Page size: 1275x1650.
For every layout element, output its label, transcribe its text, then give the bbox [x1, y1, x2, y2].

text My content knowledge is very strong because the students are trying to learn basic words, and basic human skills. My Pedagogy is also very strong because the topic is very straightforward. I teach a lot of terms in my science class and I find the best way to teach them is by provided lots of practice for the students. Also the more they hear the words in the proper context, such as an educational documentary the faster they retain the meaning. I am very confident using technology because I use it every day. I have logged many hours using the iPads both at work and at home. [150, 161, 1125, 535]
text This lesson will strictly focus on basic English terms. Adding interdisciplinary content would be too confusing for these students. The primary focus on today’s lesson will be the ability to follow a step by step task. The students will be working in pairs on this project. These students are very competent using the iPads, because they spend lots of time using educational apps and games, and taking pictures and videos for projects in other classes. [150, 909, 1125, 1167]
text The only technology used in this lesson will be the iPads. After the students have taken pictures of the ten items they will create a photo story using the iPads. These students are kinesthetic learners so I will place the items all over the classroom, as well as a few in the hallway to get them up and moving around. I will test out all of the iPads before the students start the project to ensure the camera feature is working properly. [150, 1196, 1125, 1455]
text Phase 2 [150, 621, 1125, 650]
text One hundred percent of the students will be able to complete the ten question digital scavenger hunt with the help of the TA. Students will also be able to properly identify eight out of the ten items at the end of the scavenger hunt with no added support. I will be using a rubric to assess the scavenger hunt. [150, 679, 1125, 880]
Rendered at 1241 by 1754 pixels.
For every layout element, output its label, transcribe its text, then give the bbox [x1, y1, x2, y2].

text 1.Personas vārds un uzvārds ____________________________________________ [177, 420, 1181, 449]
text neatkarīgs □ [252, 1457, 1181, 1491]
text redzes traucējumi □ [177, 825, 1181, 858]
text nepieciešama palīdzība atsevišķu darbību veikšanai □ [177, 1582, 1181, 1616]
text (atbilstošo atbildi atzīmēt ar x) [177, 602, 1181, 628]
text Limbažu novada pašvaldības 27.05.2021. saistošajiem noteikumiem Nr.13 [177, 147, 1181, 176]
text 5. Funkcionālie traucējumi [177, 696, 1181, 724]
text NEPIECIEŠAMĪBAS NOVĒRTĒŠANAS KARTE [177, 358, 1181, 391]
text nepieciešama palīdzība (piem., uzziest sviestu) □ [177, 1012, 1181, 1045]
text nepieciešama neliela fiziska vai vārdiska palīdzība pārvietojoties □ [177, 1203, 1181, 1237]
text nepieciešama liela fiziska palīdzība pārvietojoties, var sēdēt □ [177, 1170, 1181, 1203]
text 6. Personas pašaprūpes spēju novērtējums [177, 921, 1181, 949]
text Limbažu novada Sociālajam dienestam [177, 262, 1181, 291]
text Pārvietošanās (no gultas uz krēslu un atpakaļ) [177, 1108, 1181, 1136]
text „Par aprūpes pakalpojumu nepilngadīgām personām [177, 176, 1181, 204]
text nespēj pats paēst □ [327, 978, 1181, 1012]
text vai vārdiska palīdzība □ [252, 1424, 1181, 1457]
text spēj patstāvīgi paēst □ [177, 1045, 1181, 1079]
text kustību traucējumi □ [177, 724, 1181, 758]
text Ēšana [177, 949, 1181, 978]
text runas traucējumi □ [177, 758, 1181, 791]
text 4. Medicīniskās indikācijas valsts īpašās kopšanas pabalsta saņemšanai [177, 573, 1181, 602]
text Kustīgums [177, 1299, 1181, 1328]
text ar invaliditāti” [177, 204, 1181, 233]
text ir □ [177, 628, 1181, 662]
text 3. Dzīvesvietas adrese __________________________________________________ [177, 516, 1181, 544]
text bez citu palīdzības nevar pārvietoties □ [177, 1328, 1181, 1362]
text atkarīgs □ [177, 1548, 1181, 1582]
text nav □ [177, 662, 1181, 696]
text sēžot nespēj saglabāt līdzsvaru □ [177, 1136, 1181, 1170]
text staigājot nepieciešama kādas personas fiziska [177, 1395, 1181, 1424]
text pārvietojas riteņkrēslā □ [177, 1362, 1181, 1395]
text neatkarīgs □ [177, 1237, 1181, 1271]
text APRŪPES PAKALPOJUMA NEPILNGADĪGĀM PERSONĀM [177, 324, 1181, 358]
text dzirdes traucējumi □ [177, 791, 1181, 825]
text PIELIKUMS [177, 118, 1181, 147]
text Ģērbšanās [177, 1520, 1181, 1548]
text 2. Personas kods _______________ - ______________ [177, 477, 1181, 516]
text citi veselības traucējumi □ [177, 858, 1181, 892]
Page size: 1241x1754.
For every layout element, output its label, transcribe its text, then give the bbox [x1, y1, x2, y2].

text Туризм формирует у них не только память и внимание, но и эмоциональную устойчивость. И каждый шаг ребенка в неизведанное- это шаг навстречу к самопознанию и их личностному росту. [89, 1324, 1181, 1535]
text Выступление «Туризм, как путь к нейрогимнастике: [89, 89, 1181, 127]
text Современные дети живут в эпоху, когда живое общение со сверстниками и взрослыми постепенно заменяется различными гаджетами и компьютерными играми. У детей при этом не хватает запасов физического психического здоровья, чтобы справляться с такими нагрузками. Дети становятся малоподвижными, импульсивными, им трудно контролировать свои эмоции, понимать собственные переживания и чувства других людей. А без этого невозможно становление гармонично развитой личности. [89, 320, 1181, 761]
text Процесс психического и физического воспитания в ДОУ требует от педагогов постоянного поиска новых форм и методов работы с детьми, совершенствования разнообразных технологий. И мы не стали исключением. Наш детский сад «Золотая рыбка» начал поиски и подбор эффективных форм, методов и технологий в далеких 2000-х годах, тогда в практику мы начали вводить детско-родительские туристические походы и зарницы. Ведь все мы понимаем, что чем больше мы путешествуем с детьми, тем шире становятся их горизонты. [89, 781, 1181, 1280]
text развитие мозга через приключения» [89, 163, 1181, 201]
********************
The lines that mention the word "paēst" should be pulled from the records above.

text nespēj pats paēst □ [327, 978, 1181, 1012]
text spēj patstāvīgi paēst □ [177, 1045, 1181, 1079]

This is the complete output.